Like all Life Proof boats, our test boat, the Cabin 33 Limited, was semicustom. The hull, safety and performance features remain constant, but the accommodations, layout and features are set up to suit each individual owner’s needs. Our test boat had a large cockpit for fishing, mounts for downriggers and a forward-facing bench seat for entertaining. The installed Permateak decking looked nice and increased traction. Buyers will like the fact the twin Mercury Verado 350s on the swim platform can be canted all the way out of the water to prevent galvanic corrosion and marine growth.
Inside is a settee with a dining table and a galley with Corian counters, a stainless sink and a microwave.
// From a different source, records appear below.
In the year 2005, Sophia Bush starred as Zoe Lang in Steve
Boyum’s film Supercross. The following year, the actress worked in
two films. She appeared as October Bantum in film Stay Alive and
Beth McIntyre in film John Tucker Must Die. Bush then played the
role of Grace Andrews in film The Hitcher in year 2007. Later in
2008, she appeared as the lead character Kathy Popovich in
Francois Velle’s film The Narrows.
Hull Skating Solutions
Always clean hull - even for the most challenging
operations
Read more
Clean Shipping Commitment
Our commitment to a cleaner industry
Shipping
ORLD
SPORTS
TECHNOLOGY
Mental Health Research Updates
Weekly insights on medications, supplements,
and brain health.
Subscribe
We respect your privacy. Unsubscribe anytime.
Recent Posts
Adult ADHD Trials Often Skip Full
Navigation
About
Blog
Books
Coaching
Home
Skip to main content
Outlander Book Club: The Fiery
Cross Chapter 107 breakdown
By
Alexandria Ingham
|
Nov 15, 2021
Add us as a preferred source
Forward and below in the cabin is a flushing head that hides beneath one of the seats whose bottom is hinged to swing up and down. Some models (not this one) have a recessed foredeck area that is accessed via a doorway from the front of the cabin. Another option for Life Proof buyers is a flip-down bow step that allows passengers to climb off the boat once it has been beached. The full cabin forward on our boat maximizes room, and the boat still has a large walkable deck above with access to the windlass and anchor at the forepeak.
The forward cabin encompasses 47 square feet of space and has a V-berth configuration. Guests can sit on either side, but cushions can fill the center section and turn it into a bed that is 98 inches long and 76 inches wide (it tapers off toward the bow.) A typical king mattress is 80 by 76 inches, so even with the V this is a substantial bed/ cabin that can comfortably accommodate a couple. Removing the filler cushions creates two long bunks that can sleep two adults separately, or a few children.
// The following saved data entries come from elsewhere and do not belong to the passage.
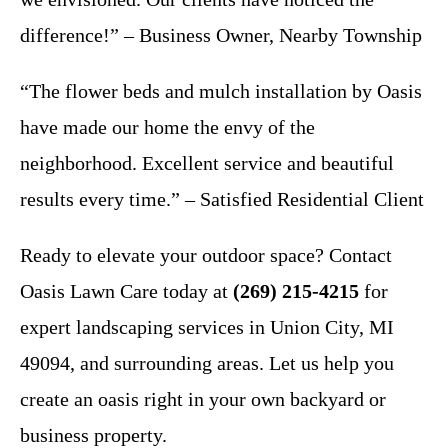
difference!” – Business Owner, Nearby Township
“The flower beds and mulch installation by Oasis
have made our home the envy of the
neighborhood. Excellent service and beautiful
results every time.” – Satisfied Residential Client
Ready to elevate your outdoor space? Contact
Oasis Lawn Care today at
(269) 215-4215
for
expert landscaping services in Union City, MI
49094, and surrounding areas. Let us help you
create an oasis right in your own backyard or
business property.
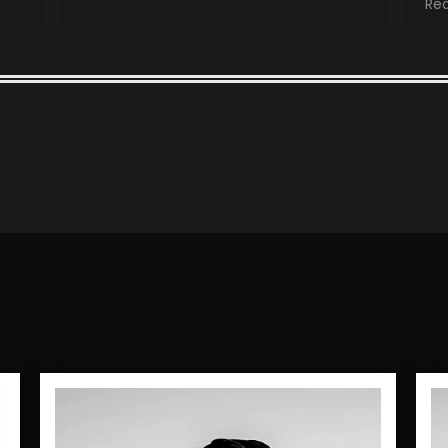
Re
booths came 
se
mo
an
co
ev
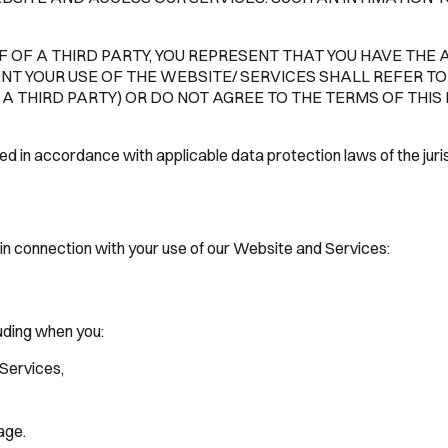
 OF A THIRD PARTY, YOU REPRESENT THAT YOU HAVE THE 
ENT YOUR USE OF THE WEBSITE/ SERVICES SHALL REFER TO 
 THIRD PARTY) OR DO NOT AGREE TO THE TERMS OF THIS 
ued in accordance with applicable data protection laws of the ju
in connection with your use of our Website and Services:
luding when you:
Services,
age.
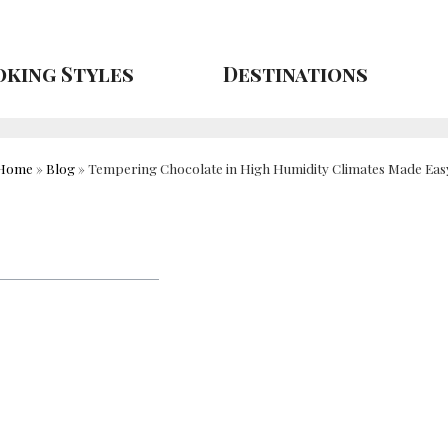
king Styles
Destinations
Home
»
Blog
»
Tempering Chocolate in High Humidity Climates Made Eas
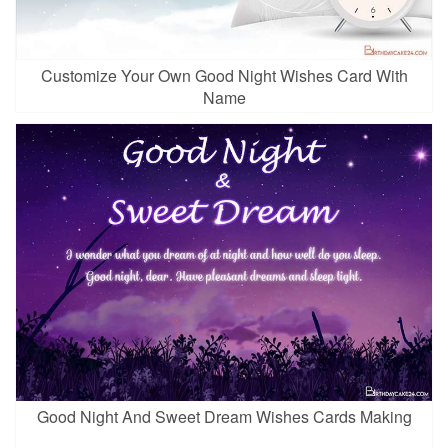
Customize Your Own Good Night Wishes Card With
Name
Good Night And Sweet Dream Wishes Cards Making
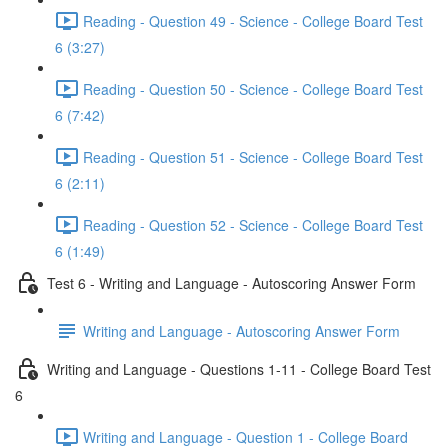
Reading - Question 49 - Science - College Board Test
6 (3:27)
Reading - Question 50 - Science - College Board Test
6 (7:42)
Reading - Question 51 - Science - College Board Test
6 (2:11)
Reading - Question 52 - Science - College Board Test
6 (1:49)
Test 6 - Writing and Language - Autoscoring Answer Form
Writing and Language - Autoscoring Answer Form
Writing and Language - Questions 1-11 - College Board Test
6
Writing and Language - Question 1 - College Board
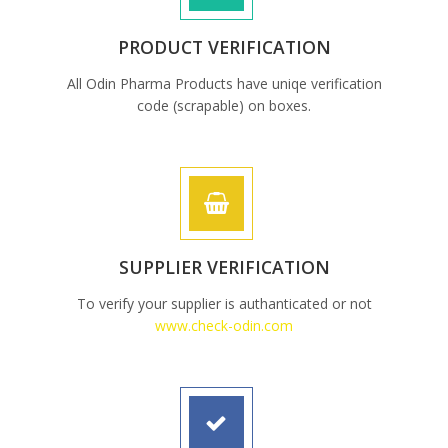
PRODUCT VERIFICATION
All Odin Pharma Products have uniqe verification
code (scrapable) on boxes.
SUPPLIER VERIFICATION
To verify your supplier is authanticated or not
www.check-odin.com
The table in the salon can be lowered to convert to a bed and provide further sleeping arrangements.
At the front of the salon, under skylights, twin Shockwave S2 Suspension Seats conveniently fold down so they have both a standing and sitting position. The seats are an $8,000 option, but they do more than look cool; they are incredibly comfortable. Conditions did not allow us to test these seats adequately, but Bowers insisted they are essential for traveling at high speeds in rough conditions.
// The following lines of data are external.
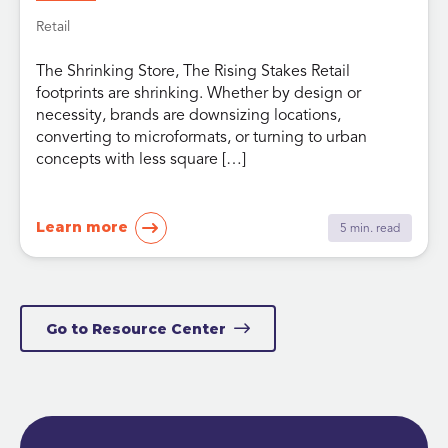
Retail
The Shrinking Store, The Rising Stakes Retail
footprints are shrinking. Whether by design or
necessity, brands are downsizing locations,
converting to microformats, or turning to urban
concepts with less square […]
Learn more
5 min. read
Go to Resource Center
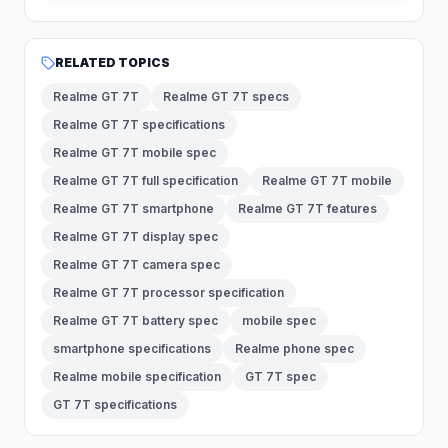
RELATED TOPICS
Realme GT 7T
Realme GT 7T specs
Realme GT 7T specifications
Realme GT 7T mobile spec
Realme GT 7T full specification
Realme GT 7T mobile
Realme GT 7T smartphone
Realme GT 7T features
Realme GT 7T display spec
Realme GT 7T camera spec
Realme GT 7T processor specification
Realme GT 7T battery spec
mobile spec
smartphone specifications
Realme phone spec
Realme mobile specification
GT 7T spec
GT 7T specifications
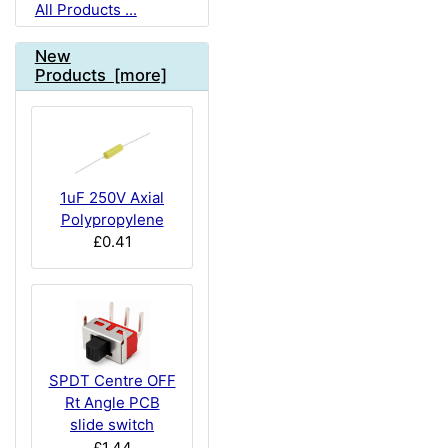
All Products ...
New
Products [more]
1uF 250V Axial
Polypropylene
£0.41
SPDT Centre OFF
Rt Angle PCB
slide switch
£1.44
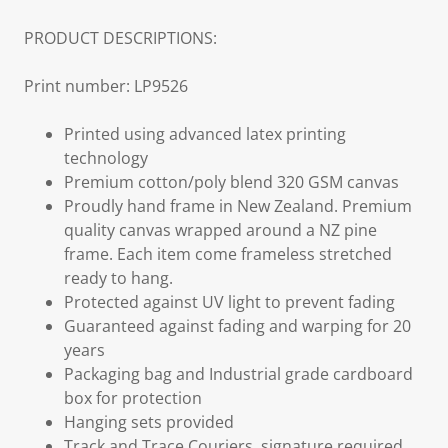
PRODUCT DESCRIPTIONS:
Print number: LP9526
Printed using advanced latex printing
technology
Premium cotton/poly blend 320 GSM canvas
Proudly hand frame in New Zealand. Premium
quality canvas wrapped around a NZ pine
frame. Each item come frameless stretched
ready to hang.
Protected against UV light to prevent fading
Guaranteed against fading and warping for 20
years
Packaging bag and Industrial grade cardboard
box for protection
Hanging sets provided
Track and Trace Couriers, signature required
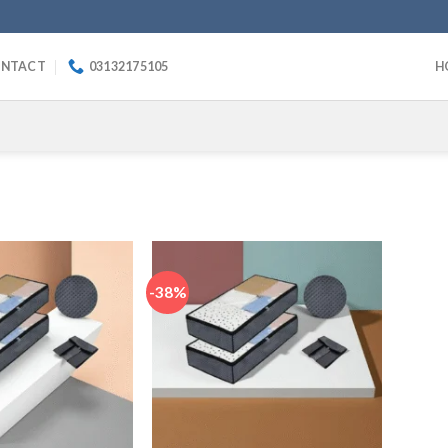
NTACT
03132175105
H
-38%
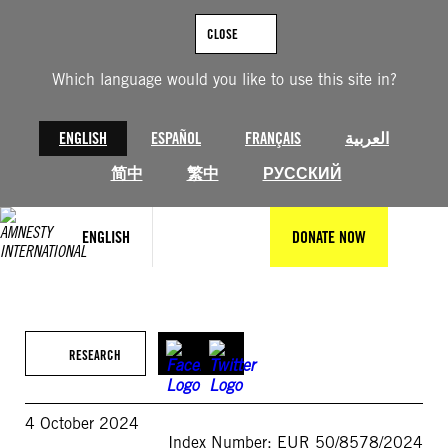
Skip
to
CLOSE
content
Which language would you like to use this site in?
ENGLISH
ESPAÑOL
FRANÇAIS
العربية
简中
繁中
РУССКИЙ
ENGLISH
DONATE NOW
RESEARCH
4 October 2024
Index Number: EUR 50/8578/2024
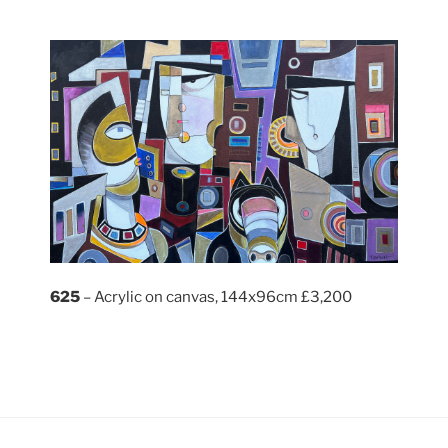
625
– Acrylic on canvas, 144x96cm £3,200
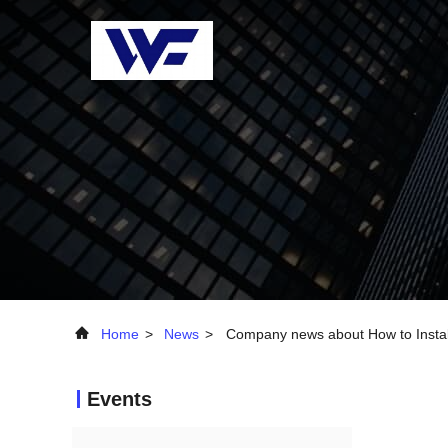
Home
>
News
>
Company news about How to Install
Events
The fully equipped helm is complete with a Garmin 12-inch chartplotter, an upgraded radar, a CHIRP transducer, an AIS-receiving VHF radio and an upgraded stereo system. Other notable options are Zipwake Trim Tabs, diesel cabin heat, and a shorepower system with a 1,200-watt inverter.
Gettin’ After It
The boat’s agility combined with its stability at speed is the trait that stands out the most about the Life Proof 33 Cabin Limited. During our test, the 33 got on plane in less than 7 seconds and exceeded 50 mph in 17 seconds. We reached 51.6 mph (44.8 knots) at WOT. From full throttle to a dead stop took only 10 seconds, proving the boat can stop quickly when needed. At a fast cruise of 35 knots, the Mercury Verado 350s burned less than 1 gallon per mile, yielding 1.05 n.m./gallon and a 261-n.m. range. At 27.4 knots the boat’s range, with the optional 275-gallon fuel tank, was 356 n.m. (with a 10 percent reserve).
What really made the boat stand out in my view was how comfortable and safe it felt at very high speeds. Many boats get a bit jittery at more than 30 knots, but the Life Proof 33, with 22 degrees of deadrise at the transom and 48 degrees at the entry, was solid. Making high-speed turns was fun as it carved tight little circles even at faster than 40 knots without any side slip or cavitation. Performance fins below the collars dig in and hold the boat during hard turns. This boat is exciting to drive and safe, since it won’t slide out and remains in control even when pushed hard.